Facial recognition is one of the few technologies that even Facebook and Google have hesitated to integrate into products like Google Glass and the Ray-Ban Meta smart glasses, and rightly so, given the privacy implications of a device that would allow anyone to look at a stranger on the street and immediately determine his phone number and home address. Now, however, a group of Harvard students has demonstrated how easy it is to incorporate facial recognition into Meta’s augmented reality glasses. The project, known as I-XRAY, integrates with facial recognition service Pimeyes to allow Ray-Ban Meta wearers to learn the name of virtually anyone they see and then immediately search databases of personal information to determine another information about them, including family names, phone numbers, and addresses. The students say they will not publish the code of their experiment, but rather intend it to be a demonstration of the privacy-invasive potential of augmented reality devices. Point made.
If that warning about the privacy risks of AR glasses needed further reinforcement, Meta this week also admitted to TechCrunch that it will use data from users’ smart glasses to train its AI products. Meta initially declined to answer TechCrunch’s questions about whether and how it would collect data from Ray-Ban Meta smart glasses to use as AI training data, unlike companies like OpenAI and Anthropic that explicitly say they don’t exploit the user input for training. its AI services. However, a couple of days later, Meta confirmed to TechCrunch that it does, in fact, use images or videos collected through its smart glasses to train its AI, but only if the user sends them to Meta’s AI tools. That means that anything a user views and asks the Meta AI chatbot to comment on or analyze will become part of Meta’s massive trove of AI training data.
If you can’t arrest Russian hackers, you can at least seize their web domains. That, at least, is the approach this week of the United States Department of Justice, which together with Microsoft and the NGO Information Analysis and Exchange Center used a lawsuit to take control of more than one hundred web domains that had been used by Russian hackers working for the Kremlin’s intelligence and law enforcement agency known as the FSB. Those domains had been exploited in phishing campaigns by the Russian hacking group known as Star Blizzard, which has a history of targeting typical victims of geopolitical espionage, such as journalists, think tanks and NGOs.
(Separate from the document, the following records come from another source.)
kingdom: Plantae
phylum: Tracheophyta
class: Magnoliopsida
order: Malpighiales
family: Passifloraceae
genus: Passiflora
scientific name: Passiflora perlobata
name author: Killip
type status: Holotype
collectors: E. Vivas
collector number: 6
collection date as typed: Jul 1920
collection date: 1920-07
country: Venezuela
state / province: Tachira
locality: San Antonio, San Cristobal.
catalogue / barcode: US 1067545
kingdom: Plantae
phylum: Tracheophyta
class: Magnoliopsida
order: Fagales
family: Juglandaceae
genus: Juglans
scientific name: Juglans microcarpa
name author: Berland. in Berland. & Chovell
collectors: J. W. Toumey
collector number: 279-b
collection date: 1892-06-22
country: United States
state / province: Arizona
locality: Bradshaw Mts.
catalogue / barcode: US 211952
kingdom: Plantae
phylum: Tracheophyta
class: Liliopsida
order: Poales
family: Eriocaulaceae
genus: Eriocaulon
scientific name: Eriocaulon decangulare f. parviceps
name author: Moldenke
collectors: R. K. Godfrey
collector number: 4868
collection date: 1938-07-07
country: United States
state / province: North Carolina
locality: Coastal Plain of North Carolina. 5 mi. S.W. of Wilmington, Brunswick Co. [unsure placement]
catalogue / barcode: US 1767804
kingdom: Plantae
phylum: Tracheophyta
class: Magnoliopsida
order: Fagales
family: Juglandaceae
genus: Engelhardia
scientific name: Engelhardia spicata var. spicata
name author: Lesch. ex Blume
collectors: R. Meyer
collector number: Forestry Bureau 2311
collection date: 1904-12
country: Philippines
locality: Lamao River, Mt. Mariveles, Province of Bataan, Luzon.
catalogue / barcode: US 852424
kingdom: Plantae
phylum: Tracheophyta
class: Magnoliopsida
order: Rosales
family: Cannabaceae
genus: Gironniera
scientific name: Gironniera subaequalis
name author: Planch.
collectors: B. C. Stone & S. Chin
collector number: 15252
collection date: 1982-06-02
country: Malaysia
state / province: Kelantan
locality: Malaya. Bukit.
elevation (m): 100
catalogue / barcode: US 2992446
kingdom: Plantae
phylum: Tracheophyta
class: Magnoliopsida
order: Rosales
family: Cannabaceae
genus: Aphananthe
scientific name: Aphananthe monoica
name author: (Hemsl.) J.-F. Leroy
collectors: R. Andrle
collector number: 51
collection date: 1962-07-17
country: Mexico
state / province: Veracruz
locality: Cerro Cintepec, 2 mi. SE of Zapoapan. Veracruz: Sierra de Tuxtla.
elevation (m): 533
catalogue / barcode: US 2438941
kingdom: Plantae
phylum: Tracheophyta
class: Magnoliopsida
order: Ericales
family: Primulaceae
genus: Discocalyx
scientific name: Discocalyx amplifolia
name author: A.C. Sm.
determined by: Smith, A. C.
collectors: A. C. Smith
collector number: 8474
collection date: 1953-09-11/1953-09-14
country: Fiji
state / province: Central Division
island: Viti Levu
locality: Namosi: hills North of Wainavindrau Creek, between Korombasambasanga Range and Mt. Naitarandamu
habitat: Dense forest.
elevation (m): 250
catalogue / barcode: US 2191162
The domain seizures appear designed in part to head off threats of foreign interference in next month’s U.S. elections. “Rebuilding infrastructure takes time, absorbs resources, and costs money,” Steven Masada, deputy general counsel for Microsoft’s Digital Crimes Unit, said in a statement. “Today’s action impacts (the hackers’) operations at a critical time when foreign interference in American democratic processes is of utmost concern.”